* WHAT IS EXPECTED:
If a record holds a picture, drop the picture and copy everything else exactly.

=-=-=-=-=

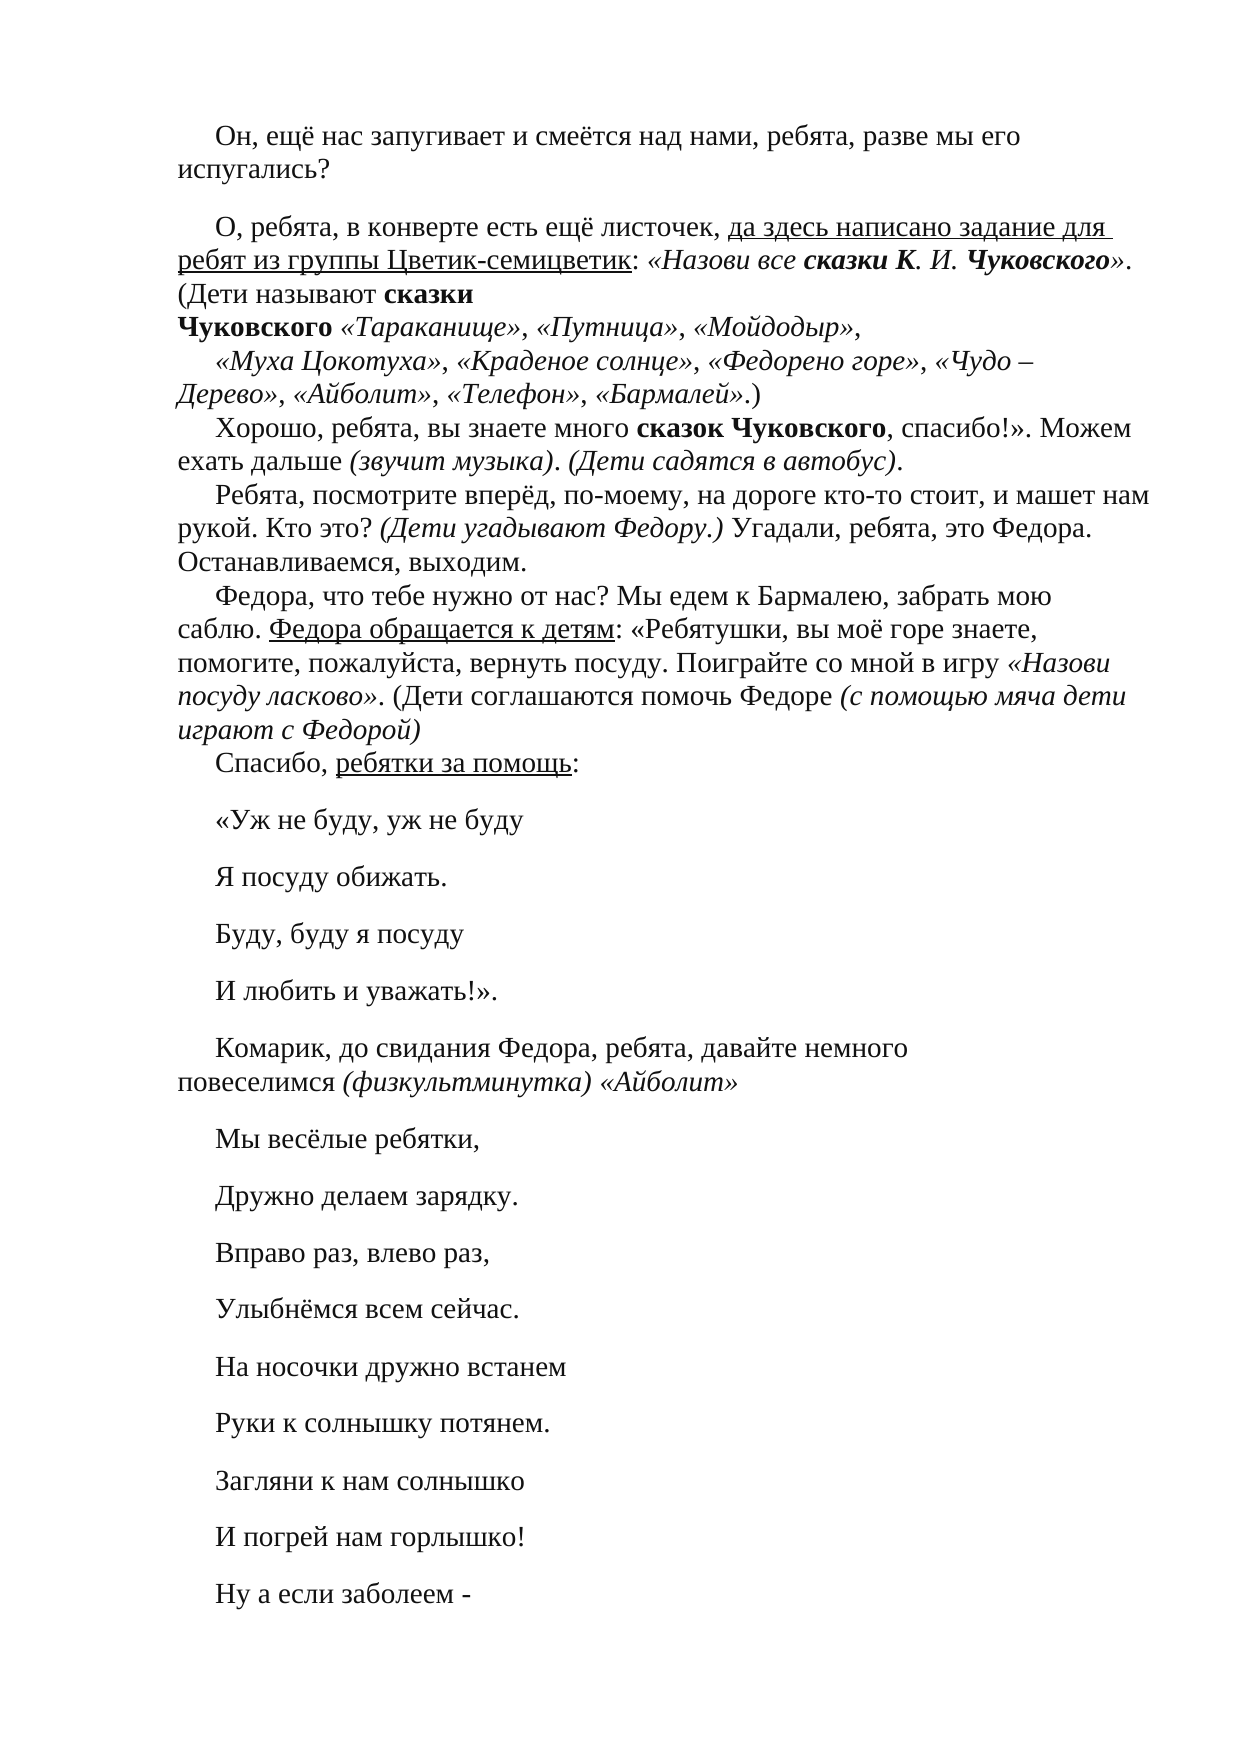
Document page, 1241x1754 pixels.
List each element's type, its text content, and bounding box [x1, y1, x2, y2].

text Ну а если заболеем - [177, 1577, 1152, 1610]
text Буду, буду я посуду [177, 916, 1152, 950]
text Федора, что тебе нужно от нас? Мы едем к Бармалею, забрать мою саблю. Федора обращается к детям: «Ребятушки, вы моё горе знаете, помогите, пожалуйста, вернуть посуду. Поиграйте со мной в игру «Назови посуду ласково». (Дети соглашаются помочь Федоре (с помощью мяча дети играют с Федорой) [177, 578, 1152, 745]
text И любить и уважать!». [177, 973, 1152, 1007]
text Хорошо, ребята, вы знаете много сказок Чуковского, спасибо!». Можем ехать дальше (звучит музыка). (Дети садятся в автобус). [177, 410, 1152, 477]
text Я посуду обижать. [177, 859, 1152, 893]
text Ребята, посмотрите вперёд, по-моему, на дороге кто-то стоит, и машет нам рукой. Кто это? (Дети угадывают Федору.) Угадали, ребята, это Федора. Останавливаемся, выходим. [177, 477, 1152, 578]
text Вправо раз, влево раз, [177, 1235, 1152, 1268]
text Комарик, до свидания Федора, ребята, давайте немного повеселимся (физкультминутка) «Айболит» [177, 1030, 1152, 1097]
text Он, ещё нас запугивает и смеётся над нами, ребята, разве мы его испугались? [177, 118, 1152, 185]
text «Уж не буду, уж не буду [177, 802, 1152, 836]
text «Муха Цокотуха», «Краденое солнце», «Федорено горе», «Чудо – Дерево», «Айболит», «Телефон», «Бармалей».) [177, 343, 1152, 410]
text Спасибо, ребятки за помощь: [177, 745, 1152, 779]
text Загляни к нам солнышко [177, 1463, 1152, 1496]
text О, ребята, в конверте есть ещё листочек, да здесь написано задание для ребят из группы Цветик-семицветик: «Назови все сказки К. И. Чуковского». (Дети называют сказки Чуковского «Тараканище», «Путница», «Мойдодыр», [177, 209, 1152, 343]
text Мы весёлые ребятки, [177, 1121, 1152, 1154]
text На носочки дружно встанем [177, 1349, 1152, 1382]
text Руки к солнышку потянем. [177, 1406, 1152, 1439]
text Дружно делаем зарядку. [177, 1178, 1152, 1211]
text Улыбнёмся всем сейчас. [177, 1292, 1152, 1325]
text И погрей нам горлышко! [177, 1519, 1152, 1553]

=-=-=-=-=

* RESULT OF THIS TASK:
Document page, 1241x1754 pixels.
List each element's type, its text content, and bounding box [x1, y1, x2, y2].

text Ну а если заболеем - [177, 1577, 1152, 1610]
text Буду, буду я посуду [177, 916, 1152, 950]
text Федора, что тебе нужно от нас? Мы едем к Бармалею, забрать мою саблю. Федора обращается к детям: «Ребятушки, вы моё горе знаете, помогите, пожалуйста, вернуть посуду. Поиграйте со мной в игру «Назови посуду ласково». (Дети соглашаются помочь Федоре (с помощью мяча дети играют с Федорой) [177, 578, 1152, 745]
text И любить и уважать!». [177, 973, 1152, 1007]
text Хорошо, ребята, вы знаете много сказок Чуковского, спасибо!». Можем ехать дальше (звучит музыка). (Дети садятся в автобус). [177, 410, 1152, 477]
text Я посуду обижать. [177, 859, 1152, 893]
text Ребята, посмотрите вперёд, по-моему, на дороге кто-то стоит, и машет нам рукой. Кто это? (Дети угадывают Федору.) Угадали, ребята, это Федора. Останавливаемся, выходим. [177, 477, 1152, 578]
text Вправо раз, влево раз, [177, 1235, 1152, 1268]
text Комарик, до свидания Федора, ребята, давайте немного повеселимся (физкультминутка) «Айболит» [177, 1030, 1152, 1097]
text Он, ещё нас запугивает и смеётся над нами, ребята, разве мы его испугались? [177, 118, 1152, 185]
text «Уж не буду, уж не буду [177, 802, 1152, 836]
text «Муха Цокотуха», «Краденое солнце», «Федорено горе», «Чудо – Дерево», «Айболит», «Телефон», «Бармалей».) [177, 343, 1152, 410]
text Спасибо, ребятки за помощь: [177, 745, 1152, 779]
text Загляни к нам солнышко [177, 1463, 1152, 1496]
text О, ребята, в конверте есть ещё листочек, да здесь написано задание для ребят из группы Цветик-семицветик: «Назови все сказки К. И. Чуковского». (Дети называют сказки Чуковского «Тараканище», «Путница», «Мойдодыр», [177, 209, 1152, 343]
text Мы весёлые ребятки, [177, 1121, 1152, 1154]
text На носочки дружно встанем [177, 1349, 1152, 1382]
text Руки к солнышку потянем. [177, 1406, 1152, 1439]
text Дружно делаем зарядку. [177, 1178, 1152, 1211]
text Улыбнёмся всем сейчас. [177, 1292, 1152, 1325]
text И погрей нам горлышко! [177, 1519, 1152, 1553]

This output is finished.